The Index (Staging Area)
.git/index is the index — a binary file representing the next commit.
# View index contents
git ls-files --stage
# 100644 a5c45e... 0 .gitignore
# 100644 3b18e5... 0 README.md
# git add updates the index:
git add file.txt
# Writes file.txt blob to object store, updates index to point to it
# git commit reads the index:
# Creates tree from index, creates commit pointing to that tree
git diff (no args) shows unstaged changes — working tree vs index.
git diff --cached shows staged changes — index vs last commit.
Tags Are Permanent Commit Labels
# Lightweight tag: just a ref (like a branch that doesn't move)
cat .git/refs/tags/v1.0
# a1b2c3... ← commit SHA
# Annotated tag: a full object with metadata
git cat-file -p v1.0-annotated
# object a1b2c3...
# type commit
# tag v1.0
# tagger Alice <a@x.com> 1743638400 +0000
#
# Release 1.0
Annotated tags are signed (with -s) and have their own SHA. They're the correct way to tag releases.
What This Explains
Why SHA collisions are catastrophic: If two different commits produce the same SHA, git can't tell them apart. This is the SHA-1 collision attack — git now supports SHA-256 objects to mitigate it.

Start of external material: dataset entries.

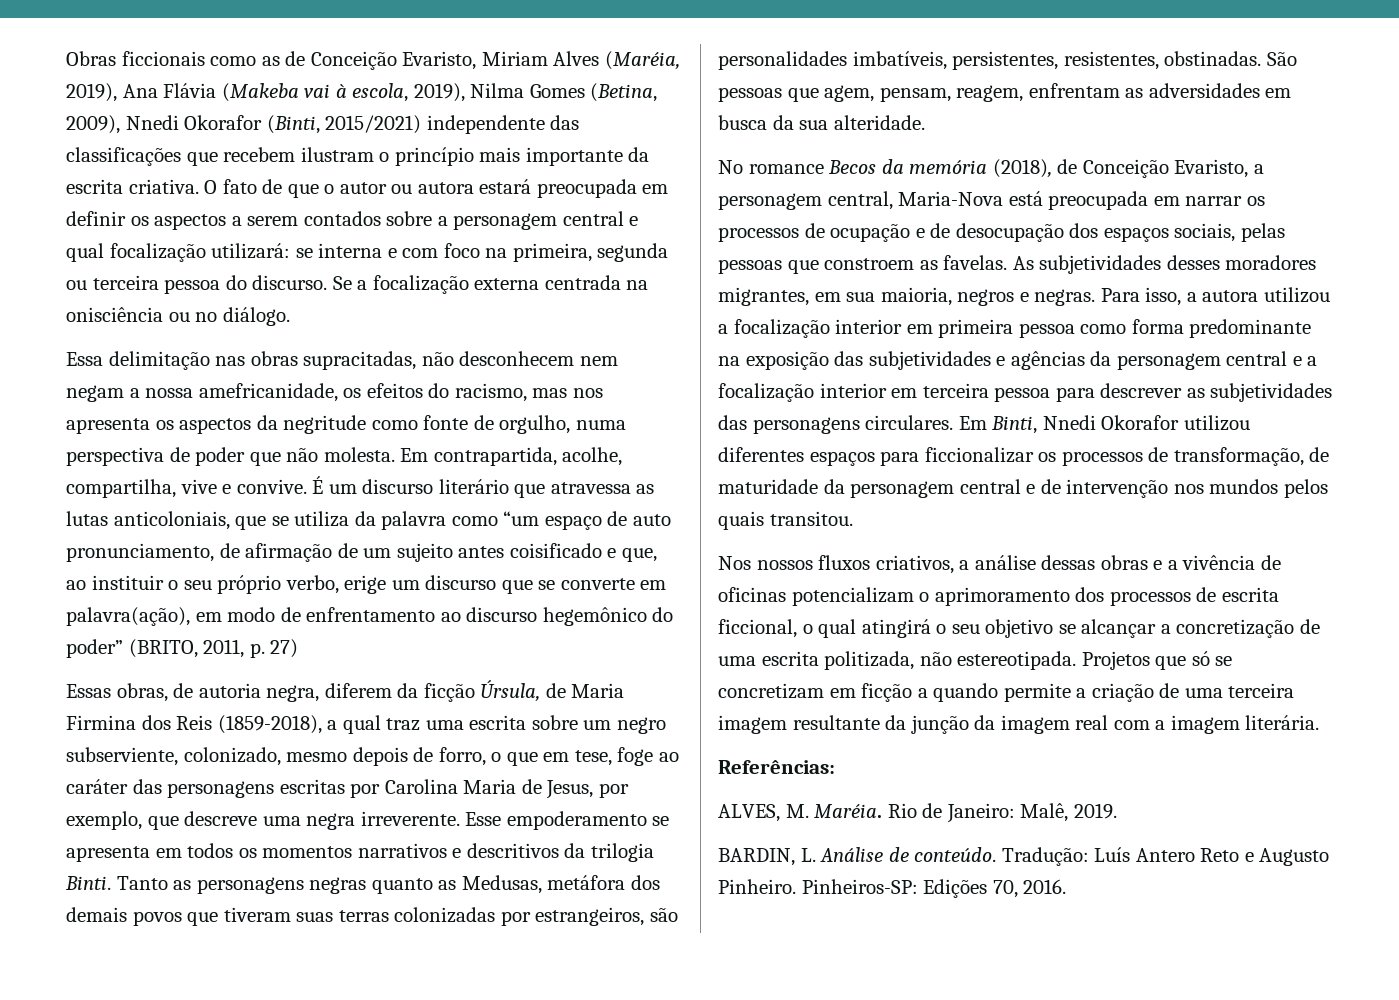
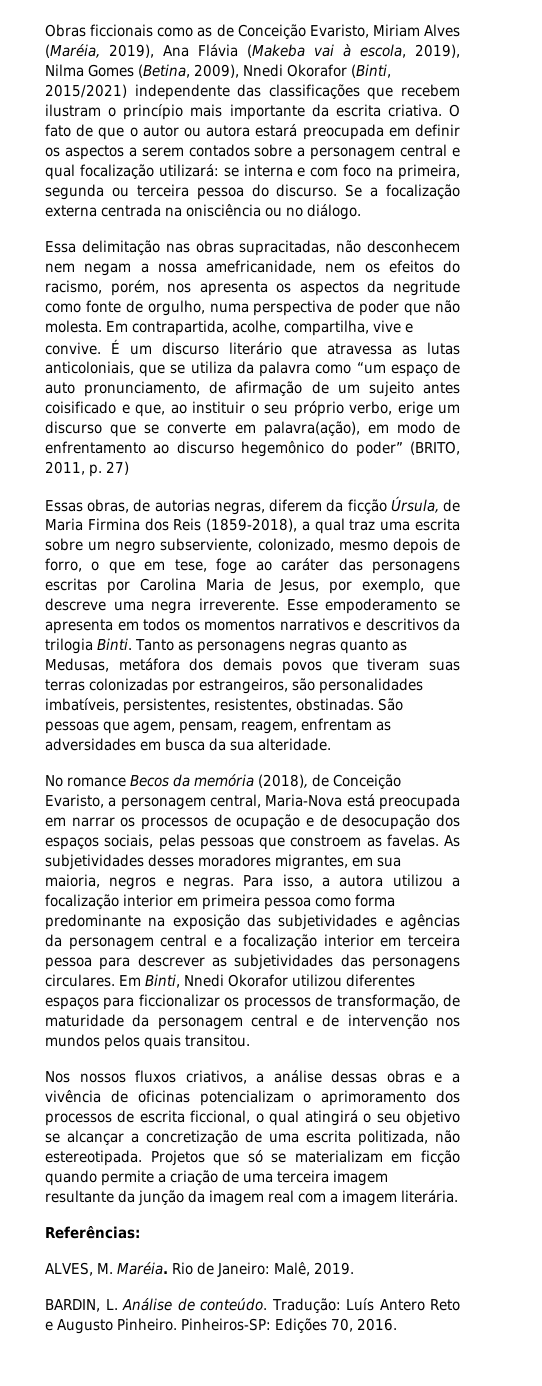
(338, 392) none -> [325,263,356,273] nem
[532,388,568,398] mas -> [110,280,159,296] porém,
[198,683,320,702] autoria negra, -> [154,499,265,515] autorias negras,
[718,683,824,699] concretizam -> [294,1150,383,1163] materializam
[917,688,928,698] a -> (460, 1157) none

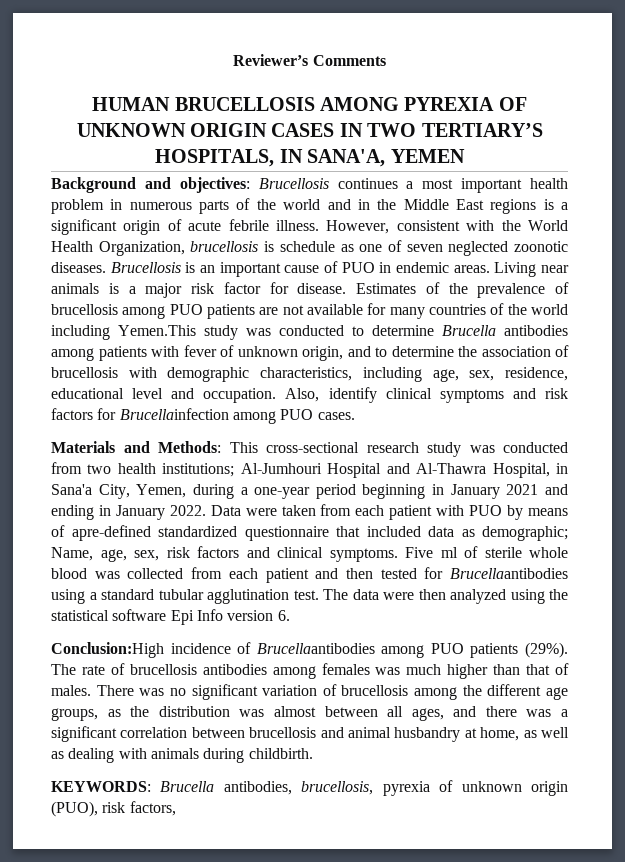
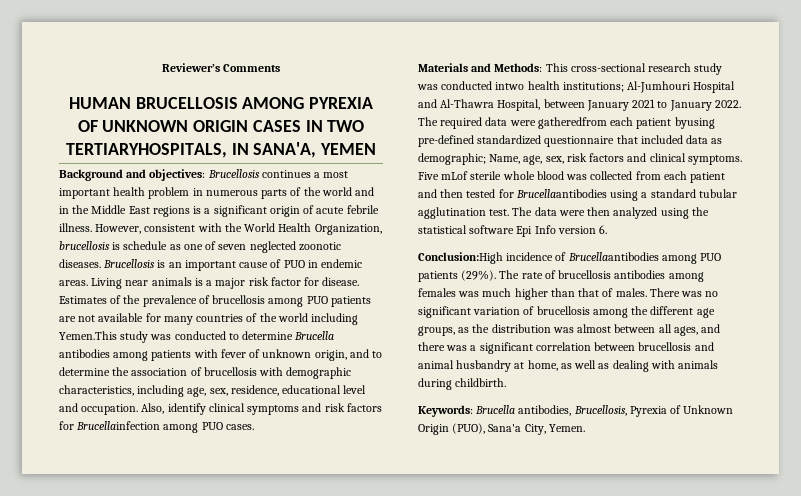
[421,123,543,137] [155,149,275,167] TERTIARY’S HOSPITALS, -> [65,143,227,158] TERTIARYHOSPITALS,
[51,462,112,474] from two -> [495,82,525,90] intwo
[556,463,568,474] [51,484,568,499] [51,504,568,520] [51,525,151,541] in Sana'a City, Yemen, during a one-year period beginning in January 2021 and ending in January 2022. Data were taken from each patient with PUO by means of apre-defined -> [543,99,741,111] [418,117,715,129] [418,135,474,147] between January 2021 to January 2022. The required data were gatheredfrom each patient byusing pre-defined
[440,546,478,558] ml of -> [441,171,469,180] mLof
[51,781,151,792] KEYWORDS: -> [418,405,473,417] Keywords:
[301,780,568,796] [51,801,176,817] brucellosis, pyrexia of unknown origin (PUO), risk factors, -> [573,405,734,417] [418,423,585,435] Brucellosis, Pyrexia of Unknown Origin (PUO), Sana'a City, Yemen.

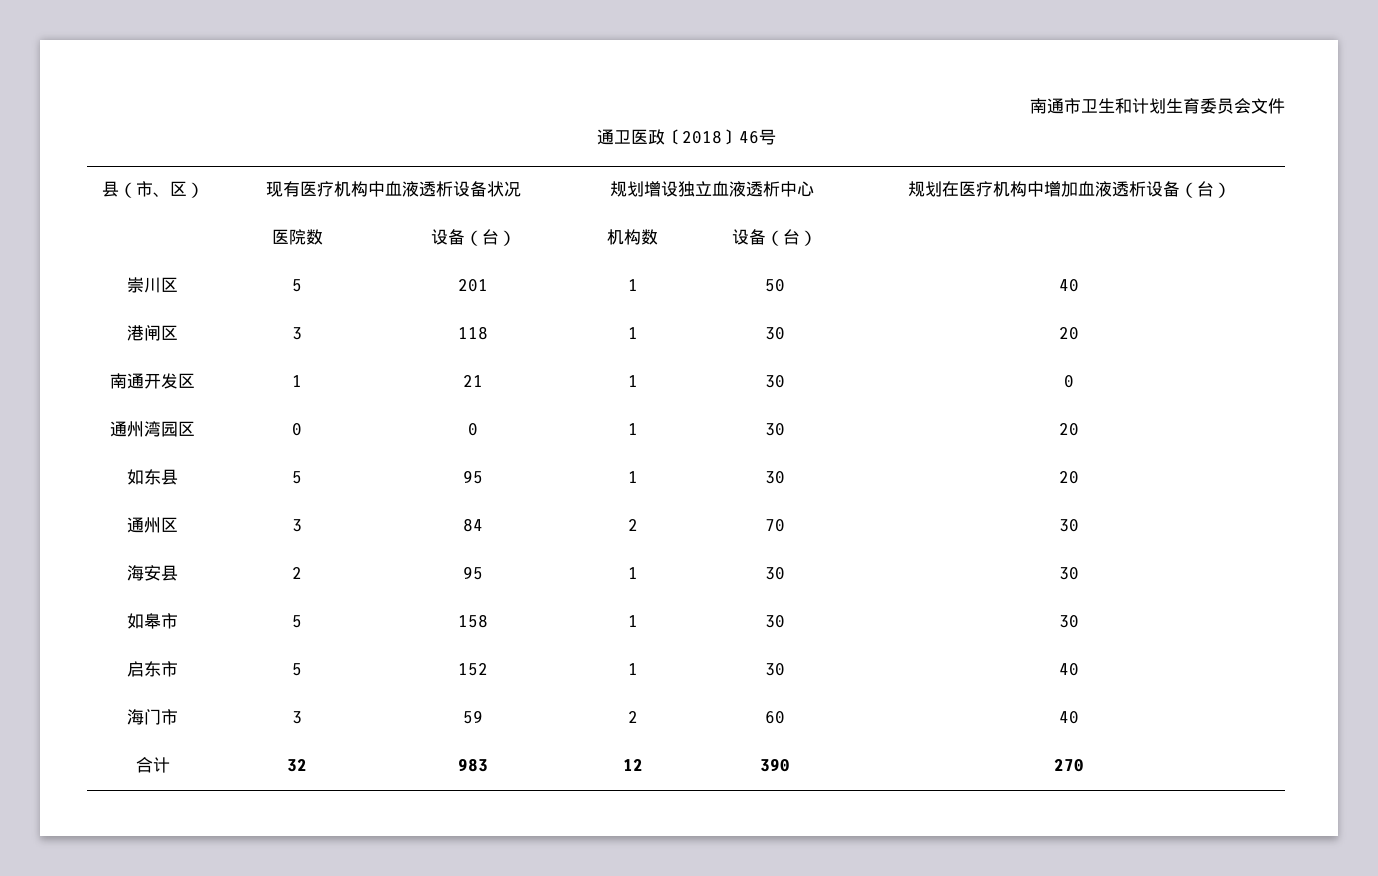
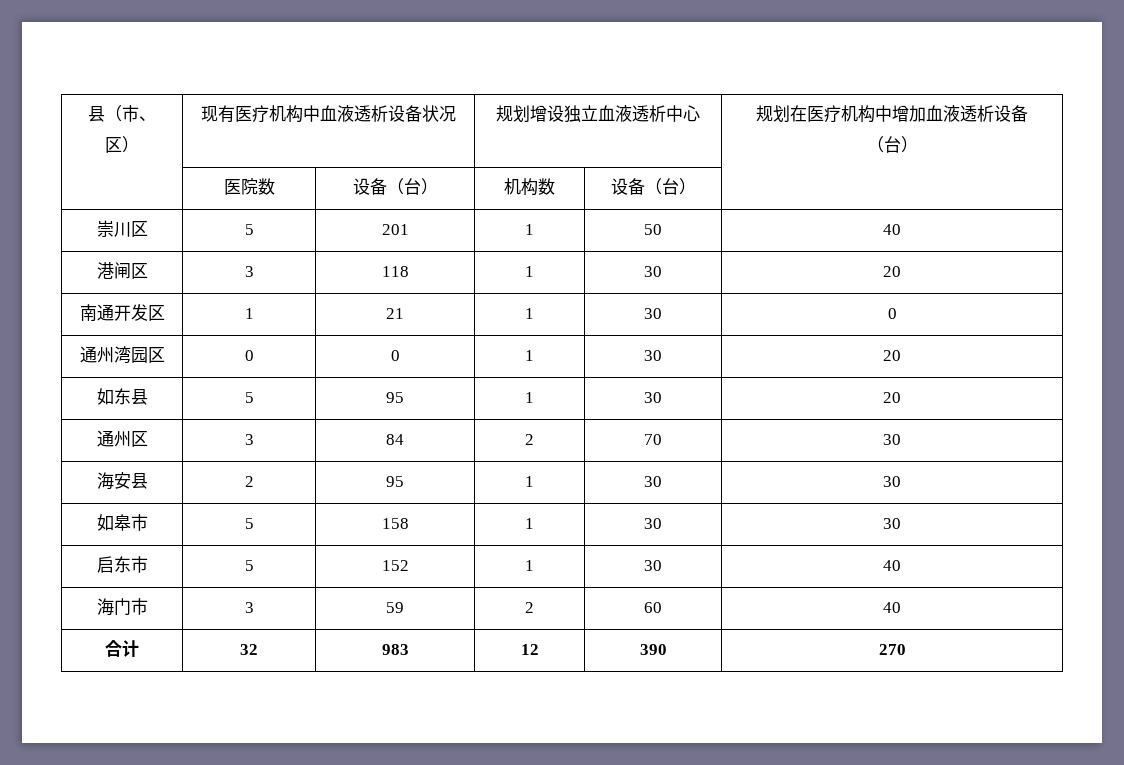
[1030,98,1285,114] [596,129,776,145] 南通市卫生和计划生育委员会文件 // 通卫医政〔2018〕46号 // -> (88, 114) none

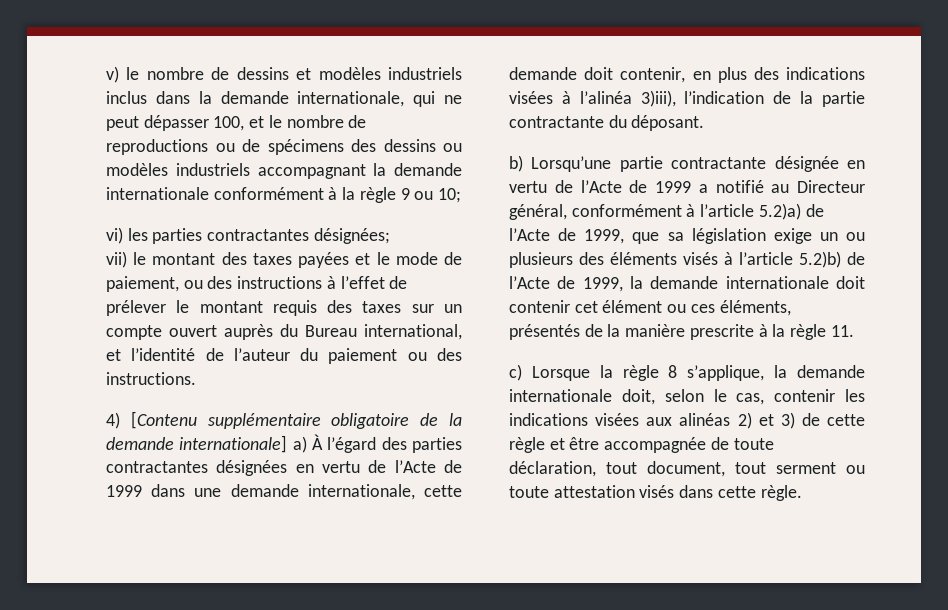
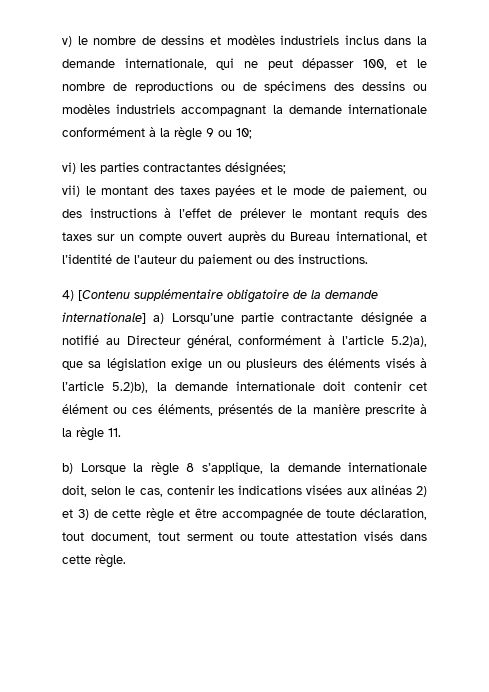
[312,434,462,453] [106,460,462,476] [106,484,462,500] [509,67,865,83] [509,90,865,107] [509,115,705,131] [509,155,865,172] [509,180,691,193] À l’égard des parties contractantes désignées en vertu de l’Acte de 1999 dans une demande internationale, cette demande doit contenir, en plus des indications visées à l’alinéa 3)iii), l’indication de la partie contractante du déposant. // b) Lorsqu’une partie contractante désignée en vertu de l’Acte de 1999 -> [171,312,413,326] Lorsqu’une partie contractante désignée
[758,203,824,220] [509,228,625,244] 5.2)a) de l’Acte de 1999, -> [390,336,427,347] 5.2)a),
[799,251,865,268] [509,276,623,292] 5.2)b) de l’Acte de 1999, -> [112,382,149,393] 5.2)b),
[509,364,522,381] c) -> [62,463,73,474] b)

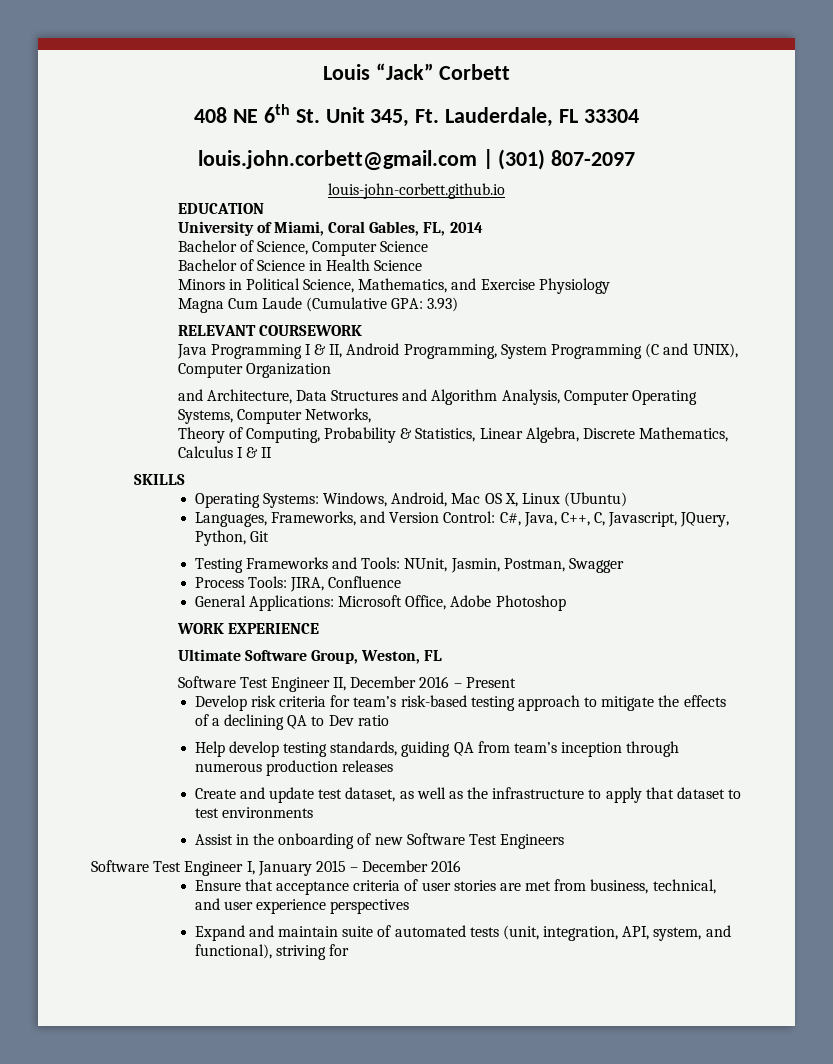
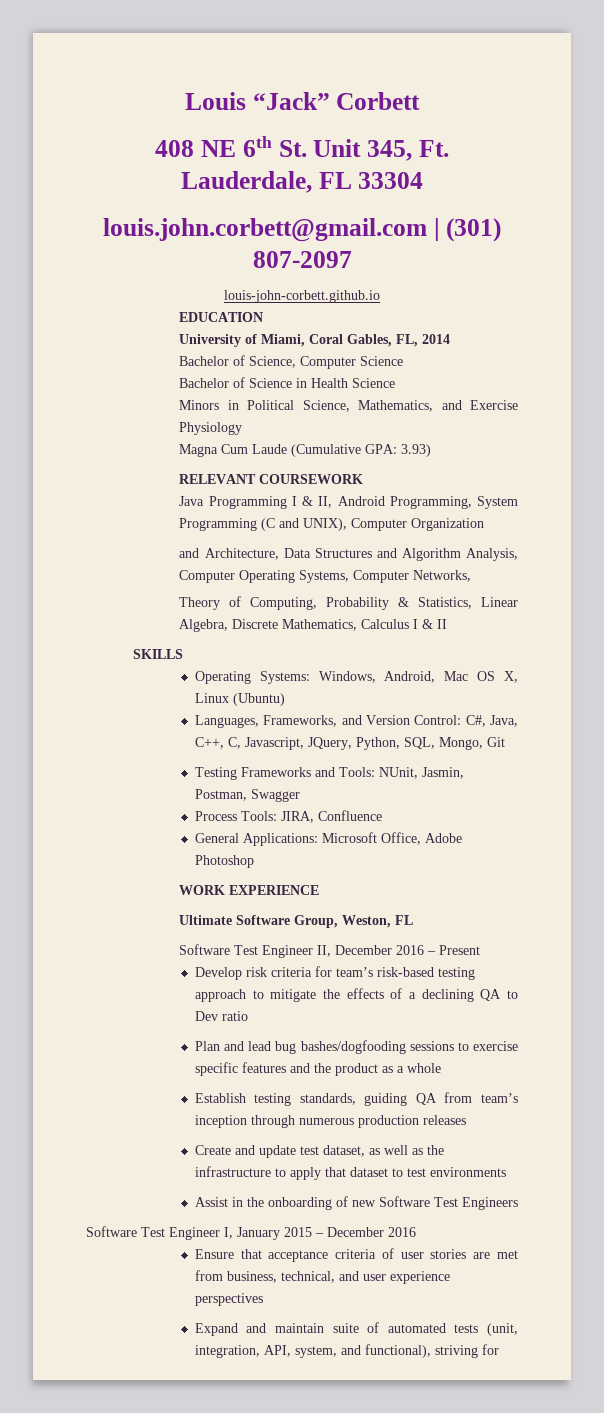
(246, 538) none -> [403,737,483,750] SQL, Mongo,
[194,741,279,757] Help develop -> [194,1040,518,1054] [194,1062,441,1076] [194,1093,246,1103] Plan and lead bug bashes/dogfooding sessions to exercise specific features and the product as a whole // Establish

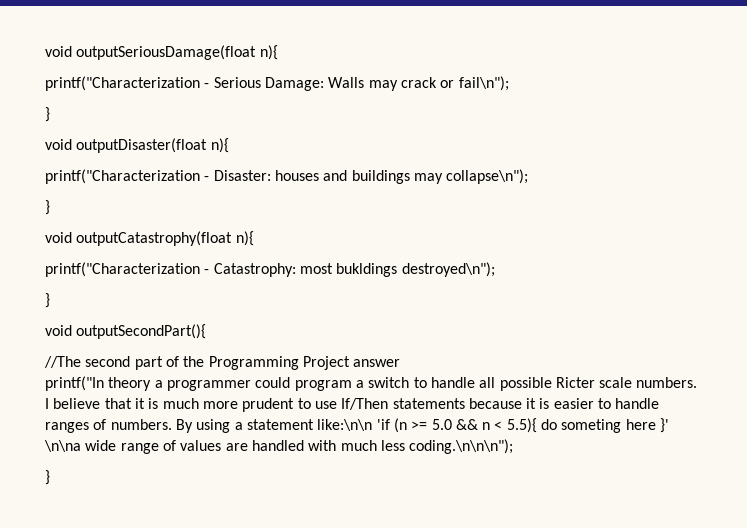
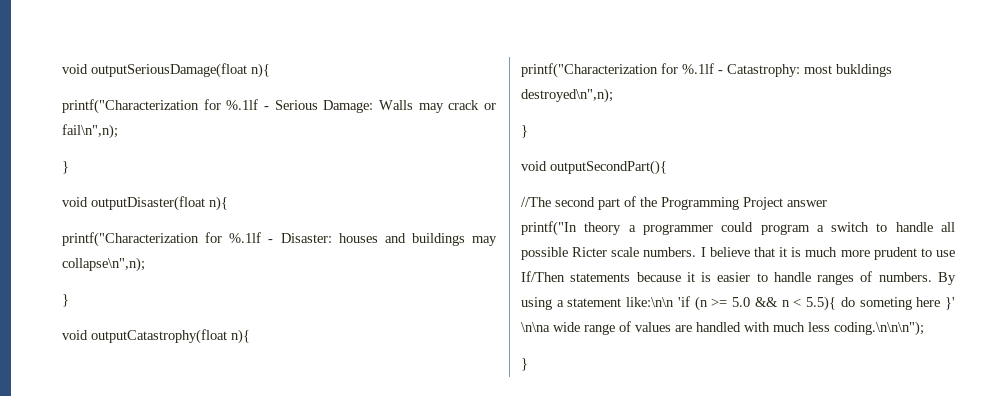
(200, 83) none -> [203,99,259,110] for %.1lf
[458,76,509,91] fail\n"); -> [62,124,118,139] fail\n",n);
(200, 176) none -> [205,232,262,243] for %.1lf
[446,169,529,184] collapse\n"); -> [62,257,145,272] collapse\n",n);
(200, 269) none -> [661,63,714,74] for %.1lf
[401,262,495,277] destroyed\n"); -> [521,88,613,103] destroyed\n",n);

Why git stash works like it does: Stash creates a commit (or two), stores them in refs/stash, restores the index to HEAD. git stash pop cherry-picks those commits back.
Why reflog saves you: Every time HEAD moves, git appends to .git/logs/HEAD. Objects that are no longer reachable from any ref aren't deleted immediately — they're garbage collected after a grace period. git reflog lets you find them by hash.
git reflog
# HEAD@{0}: reset: moving to HEAD~1
# HEAD@{1}: commit: accidentally deleted feature
# git checkout HEAD@{1} → back to "deleted" commit
Why rewriting history changes SHAs: A commit's SHA includes its parent SHA. Change any ancestor, and every descendant commit gets a new SHA.
The Bottom Line
Git is a content-addressable object store. Blobs store file contents. Trees store structure. Commits store snapshots and link to parents. Branches are 41-byte files.
The model:
- Objects are immutable, identified by hash
- Branches are pointers to commits, not collections of changes
- Merge creates a commit with multiple parents
- Rebase replays commits on a new base (new SHAs)
- Deleted commits live until garbage collection — reflog saves you
Once you see the object graph, git reset, git rebase, and git cherry-pick go from scary to mechanical.